"Scientism” is the belief that all we need to solve the world’s problems is you guessed it science. People sometimes use the phrase “rational thinking”, but it amounts to the same thing. If only people would drop religion and all their other prejudices, we could use logic to fix everything.
Last week, US astrophysicist Neil deGrasse Tyson offered up the perfect example of scientism when he proposed the country of Rationalia, in which “all policy shall be based on the weight of evidence”.
Tyson is a very smart man, but this is not a smart idea. It is even, we might say, unreasonable and without sufficient evidence. Of course, imagining a society in which everyone behaves logically sounds appealing. But employing logic to consider the concept reveals that there could be no such thing.
There has always been a hope, especially as elites became less religious, that science would do more than simply provide a means for learning about the world around us. Science should also teach us how to live, pointing us towards the salvation that religion once promised. You can see this in any of the secular utopianisms of the 20th century, whether it’s the Third Reich, scientific Marxism, or the “modernisation thesis” of Western capitalism.
First, experts usually don’t know nearly as much as they think they do. They often get it wrong, thanks to their inherently irrational brains that through overconfidence, bubbles of like-minded thinkers, or just wanting to believe their vision of the world can be true mislead us and misinterpret information.
Rationality is subjective. All humans experience such biases; the real problem is when we forget that scientists and experts are human too, and approach evidence and reasoned deliberation with the same prior commitments and unspoken assumptions as anyone else.
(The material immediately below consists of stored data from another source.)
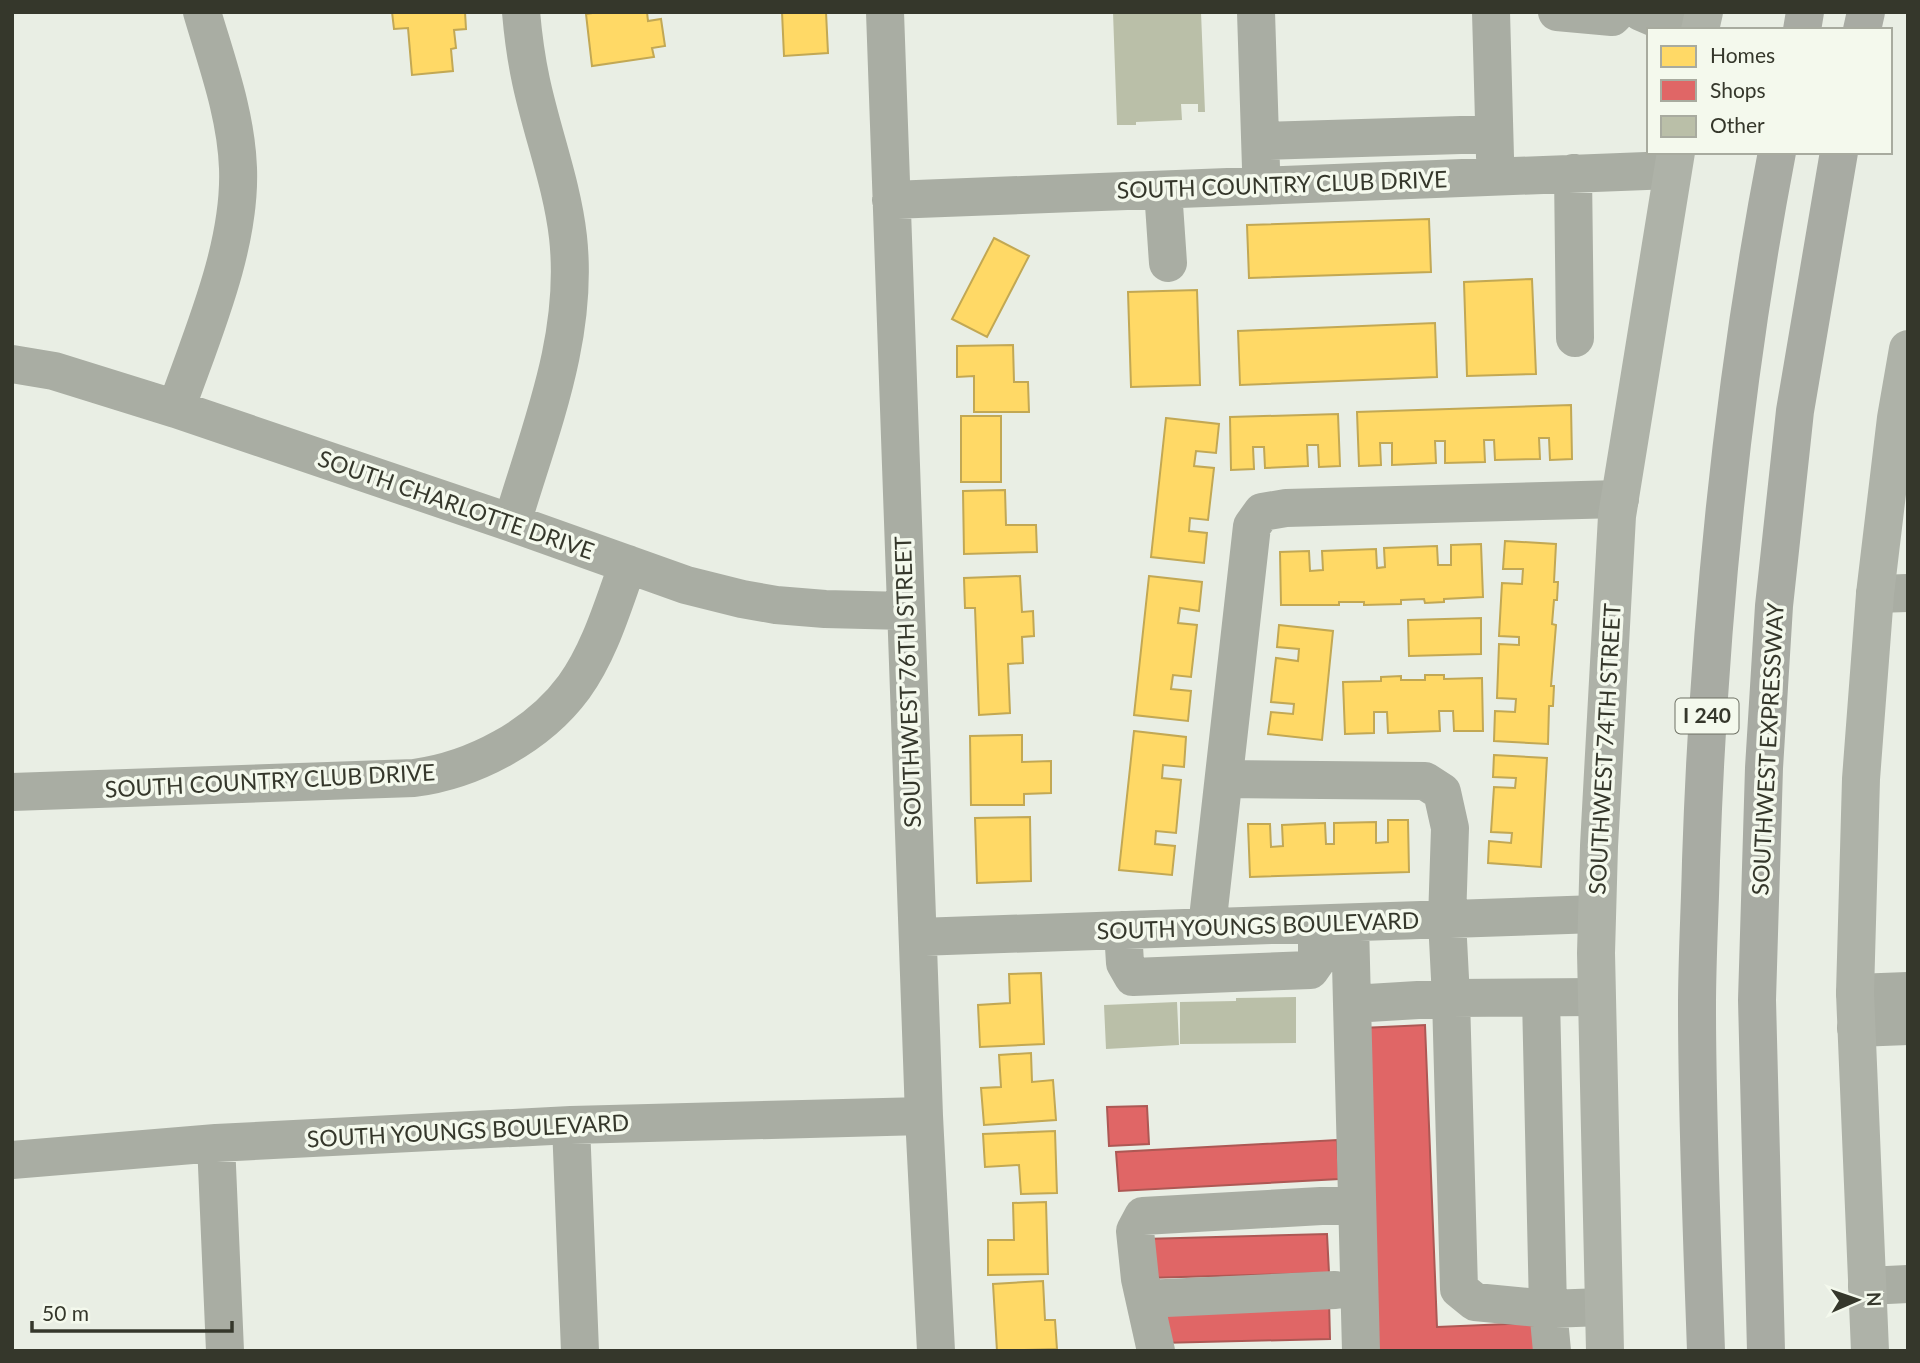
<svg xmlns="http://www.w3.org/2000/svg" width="1920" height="1363" font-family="Lato,sans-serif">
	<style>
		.homes { fill: #ffd966; stroke: #c2a854; stroke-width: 2 }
		.shops { fill: #e06666; stroke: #ad5854; stroke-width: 2 }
		.building { fill: #babfa8 }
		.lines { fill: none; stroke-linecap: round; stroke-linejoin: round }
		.minor { stroke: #a9ada3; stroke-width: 38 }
		.major { stroke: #aeb2a8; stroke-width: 38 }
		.highway { stroke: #a8aba3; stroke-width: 38 }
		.labels { text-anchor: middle; stroke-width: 7; stroke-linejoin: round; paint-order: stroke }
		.shield { fill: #f4f9ed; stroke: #6e7165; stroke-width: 2 }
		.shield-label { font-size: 21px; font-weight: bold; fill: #35372b }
		.street-label { font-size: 23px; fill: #35372b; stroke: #f4f9ed }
	</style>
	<rect width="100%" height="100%" fill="#e9eee4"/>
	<path class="homes" d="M392 12H465L466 29 454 30 456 48 451 49 453 71 412 75 408 28 394 29Z
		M599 12H647L648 21 661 19 665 46 652 48 654 57 592 66 586 14Z
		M782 12H826L828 53 784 56Z
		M1429 219 1431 272 1249 278 1247 225Z
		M994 238 1029 256 987 337 952 319Z
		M1532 279 1536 374 1467 376 1464 282Z
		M1197 290 1200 385 1131 387 1128 292Z
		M1435 323 1437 377 1240 385 1238 331Z
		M1013 345 1014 382H1028L1029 412H974V376L957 377V346Z
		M1571 405 1572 459 1550 460 1549 438H1539L1540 459 1495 460 1494 440H1484L1485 462 1445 463V441H1435L1436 463 1392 465V443H1380L1381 465 1359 466 1357 412Z
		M1338 414 1340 466 1319 467 1318 445H1307L1308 466 1265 468 1264 447H1253L1254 469 1231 470 1230 417Z
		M961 416H1001V482H961Z
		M1166 418 1219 424 1216 453 1196 451 1194 466 1214 468 1208 520 1190 518 1189 531 1207 533 1204 563 1151 557Z
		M1005 490 1006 525H1036L1037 552 964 554 963 491Z
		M1505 541 1556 544 1554 582H1558L1557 600H1554L1552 624 1556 625 1551 686H1554L1553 706H1549L1548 744 1494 741 1495 711 1515 712 1516 699 1497 698 1499 644 1519 645V637L1499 636 1502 583 1522 584 1523 569H1503Z
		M1481 544 1483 597 1444 599V602L1425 603 1424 599 1401 600V604L1364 605V602H1339V605H1281L1280 552 1309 551 1310 571 1323 570 1322 551 1376 549 1377 568 1385 567 1384 548 1437 546 1438 565H1451V545Z
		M1020 576 1022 612 1033 611 1034 636 1022 637 1023 663 1008 664 1010 713 979 715 975 608H965L964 578Z
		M1149 576 1202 582 1199 611 1180 608 1178 623 1197 625 1191 677 1173 675 1171 689 1191 691 1188 721 1134 715Z
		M1481 618V654L1409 656 1408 620Z
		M1279 625 1333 631 1322 740 1268 734 1271 712 1293 714 1294 704 1271 702 1276 658 1298 661 1299 649 1277 647Z
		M1425 675H1444V679L1482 678 1483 731H1454L1453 711H1439L1440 731 1388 733 1387 712H1374V733L1345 734 1343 682 1381 681V677L1401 676V680H1425Z
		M1134 731 1186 737 1184 767 1163 765 1162 778 1181 780 1176 833 1156 831 1155 844 1175 846 1172 875 1119 870Z
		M1022 735V762L1051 761V793L1024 794V805H971L970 736Z
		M1494 755 1547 758 1541 867 1488 863 1489 841 1511 843 1512 833 1491 832 1494 787 1515 788 1516 778 1493 777Z
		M1030 817 1031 881 977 883 975 818Z
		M1388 820H1408L1409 872 1250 877 1248 824H1270L1271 847 1283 846 1282 825 1325 823 1326 844H1334V823L1376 822V843L1388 842Z
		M1041 973 1044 1044 980 1047 978 1005 1010 1003 1009 974Z
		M1031 1053 1032 1082 1053 1080 1056 1120 984 1125 981 1088 1001 1087 999 1055Z
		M1055 1131 1057 1193 1021 1194 1019 1165 985 1167 983 1134Z
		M1046 1202 1048 1274 988 1275V1240H1014L1013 1203Z
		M1043 1281 1045 1320H1055L1057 1349 997 1351 993 1284Z"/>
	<path class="shops" d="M1425 1025 1437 1327 1534 1323 1535 1351H1374L1362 1028Z
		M1147 1106 1149 1144 1109 1146 1107 1107Z
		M1337 1140 1339 1179 1119 1191 1116 1152Z
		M1327 1234 1329 1273 1146 1278 1144 1239Z
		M1329 1300 1330 1339 1160 1343 1159 1304Z"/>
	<path class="building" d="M1113 12H1201L1205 112H1198V104H1181L1182 120 1136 122V125H1117Z
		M1296 997V1043L1180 1044V1002L1236 1001V998Z
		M1177 1002 1179 1045 1106 1049 1104 1005Z"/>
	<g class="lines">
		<path class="minor" d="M885 12 924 1116 936 1351
			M1256 12 1261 168
			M1491 12 1495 157
			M1557 12 1612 17 1617 12
			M1641 12 1662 21 1701 28
			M1261 141 1494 134
			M1573 173 1575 338
			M1163 190 1168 263
			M891 200 1672 170
			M12 364 54 371 176 409 512 523 686 585 742 599 776 605 825 609 906 611
			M176 409C202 335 241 247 238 168 236 114 217 63 202 12
			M512 523C540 429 579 337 568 237 562 184 542 133 531 81 526 58 523 35 521 12
			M1875 594 1908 593
			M1224 779 1425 781 1442 792 1450 828 1447 920 1451 998 1596 997
			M12 792 414 778C474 770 538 736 574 687 600 651 613 605 628 564
			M1350 923 1352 1004 1451 998 1459 1289 1475 1302 1548 1309 1552 1351
			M1207 927 1252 526 1262 512 1286 508 1620 499
			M1123 930 1125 963 1133 977 1310 970 1317 960V924
			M918 937 1597 914
			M1855 993 1908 991
			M1541 998 1548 1309 1603 1307
			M1352 1004 1361 1351
			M1856 1028 1908 1026
			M571 1125 580 1351
			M216 1143 225 1351
			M12 1160 216 1143 571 1125 924 1116
			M1867 1286 1908 1284
			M1145 1299 1335 1290
			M1156 1351 1140 1279 1135 1231 1143 1216 1357 1204"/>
		<path class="major" d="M1700 30 1704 12
			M1605 1351 1596 953 1599 846 1617 516 1676 152
			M1870 1351 1855 993 1861 779 1875 594 1896 418 1908 349"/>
		<path class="highway" d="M1802 30 1805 12
			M1862 30 1866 12
			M1706 1351C1702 1236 1697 1121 1697 1006 1697 958 1700 909 1701 861 1709 623 1732 386 1777 152
			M1766 1351 1757 1000 1764 768 1774 606 1795 411 1839 152"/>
	</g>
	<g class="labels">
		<rect class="shield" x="1675.5" y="698.5" width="63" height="35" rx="5"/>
		<g class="shield-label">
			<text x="1707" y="723">I 240</text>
		</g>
		<g class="street-label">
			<text transform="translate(1282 185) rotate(-2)" y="8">SOUTH COUNTRY CLUB DRIVE</text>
			<text transform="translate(456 505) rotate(19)" y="8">SOUTH CHARLOTTE DRIVE</text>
			<text transform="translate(908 682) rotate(-92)" y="8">SOUTHWEST 76TH STREET</text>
			<text transform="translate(1605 749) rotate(-87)" y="8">SOUTHWEST 74TH STREET</text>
			<text transform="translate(1768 749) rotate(-87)" y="8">SOUTHWEST EXPRESSWAY</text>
			<text transform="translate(270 781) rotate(-3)" y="8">SOUTH COUNTRY CLUB DRIVE</text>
			<text transform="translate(1258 926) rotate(-2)" y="8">SOUTH YOUNGS BOULEVARD</text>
			<text transform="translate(468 1131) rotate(-3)" y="8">SOUTH YOUNGS BOULEVARD</text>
		</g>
	</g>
	<rect width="1920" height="1363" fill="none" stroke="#35372b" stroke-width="28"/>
	<rect x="1647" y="28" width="245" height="126" fill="#f4f9ed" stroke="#a8ab9f" stroke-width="2"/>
	<rect x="1661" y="46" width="35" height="21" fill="#ffd966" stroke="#a8ab9f" stroke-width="2"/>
	<text x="1710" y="63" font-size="21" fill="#35372b">Homes</text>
	<rect x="1661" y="80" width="35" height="21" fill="#e06666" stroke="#a8ab9f" stroke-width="2"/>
	<text x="1710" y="98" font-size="21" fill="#35372b">Shops</text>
	<rect x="1661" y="116" width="35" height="21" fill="#babfa8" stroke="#a8ab9f" stroke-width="2"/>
	<text x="1710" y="133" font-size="21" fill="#35372b">Other</text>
	<g transform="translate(1857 1300) rotate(88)" stroke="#f4f9ed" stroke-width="5" paint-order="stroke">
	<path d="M0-5L12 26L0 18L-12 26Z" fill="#35372b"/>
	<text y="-10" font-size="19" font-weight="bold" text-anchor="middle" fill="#35372b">N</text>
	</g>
	<path d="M32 1321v10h200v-10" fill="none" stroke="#35372b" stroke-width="3.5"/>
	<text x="42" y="1321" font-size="21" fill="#35372b" stroke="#f4f9ed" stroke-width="5" paint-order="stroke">50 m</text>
</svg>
Scientists: they’re just like us.
And second, science has no business telling people how to live. It’s striking how easily we forget the evil that following “science” can do. So many times throughout history, humans have thought they were behaving in logical and rational ways, only to realise that such acts have yielded morally heinous policies that were only enacted because reasonable people were swayed by “evidence”.
Phrenology the determination of someone’s character through the shape and size of their cranium was cutting-edge science. (Unsurprisingly, the upper class had great head ratios.) Eugenics was science, as was social Darwinism and the worst justifications of the Soviet and Nazi regimes.
Scientific racism was data-driven too, and incredibly well-respected. Scientists in the 19th century felt quite justified in claiming that “the weight of evidence” supported African slavery, white supremacy and the concerted effort to limit the reproduction of the “lesser” races.
It wasn’t so long ago that psychiatrists considered homosexuality unhealthy and abhorrent. There is at least one prominent, eminently rational psychiatrist who hasn’t come around on transgenders. And many scientists decided that women were biologically incapable of the same kind of rationality you find in men, a scientific sexism reborn in contemporary evolutionary psychology.
In fact, creationism has a lot more in common with scientism than people such as Tyson or Richard Dawkins would ever admit. Like Tyson, creationists begin with certain prior commitments (“evolution cannot be true”, for example, substitutes for “science cannot be wrong”) and build an impressively consistent argument upon them. Just about everyone is guilty of some form of “motivated reasoning”: we begin with certain priors, and then find a way to get the evidence to do what we want.
The past mistakes of science should make us sceptical that it could be used to build a utopia. But, the scientists might say, science is most important for its ability to self-correct. Psychiatry has come around on homosexuality, for example. This may be true, yet it presents the precise reason why attempting to act only accounting for the “weight of evidence” is so flawed.